== What you will do ==
Using the listing below, print exactly everything from the line with "overlap between ships" down to the line with "rounds have passed.", both included, and nothing more.

───── Supplied information

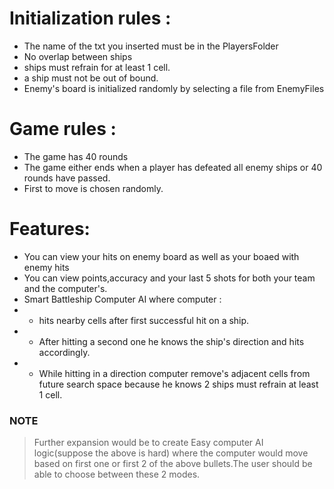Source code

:
 # Initialization rules :
 * The name of the txt you inserted must be in the PlayersFolder
 * No overlap between ships
 * ships must refrain for at least 1 cell.
 * a ship must not be out of bound.
 * Enemy's board is initialized randomly by selecting a file from EnemyFiles

# Game rules :
* The game has 40 rounds
* The game either ends when a player has defeated all enemy ships or 40 rounds have passed.
* First to move is chosen randomly.

# Features:
*  You can view your hits on enemy board as well as your boaed with enemy hits
*  You can view points,accuracy and your last 5 shots for both your team and the computer's.
*  Smart Battleship Computer AI where computer : 
*  * hits nearby cells after first successful hit on a ship.
*  * After hitting a second one he knows the ship's direction and hits accordingly.
*  * While hitting in a direction computer remove's adjacent cells from future search space because he knows 2 ships must refrain at least 1 cell.



### NOTE
> Further expansion would be to create Easy computer AI logic(suppose the above is hard) where the computer would move based on first one or first 2 of the above bullets.The user should be able to choose between these 2 modes.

──────────

== Output for this exercise ==
 * No overlap between ships
 * ships must refrain for at least 1 cell.
 * a ship must not be out of bound.
 * Enemy's board is initialized randomly by selecting a file from EnemyFiles

# Game rules :
* The game has 40 rounds
* The game either ends when a player has defeated all enemy ships or 40 rounds have passed.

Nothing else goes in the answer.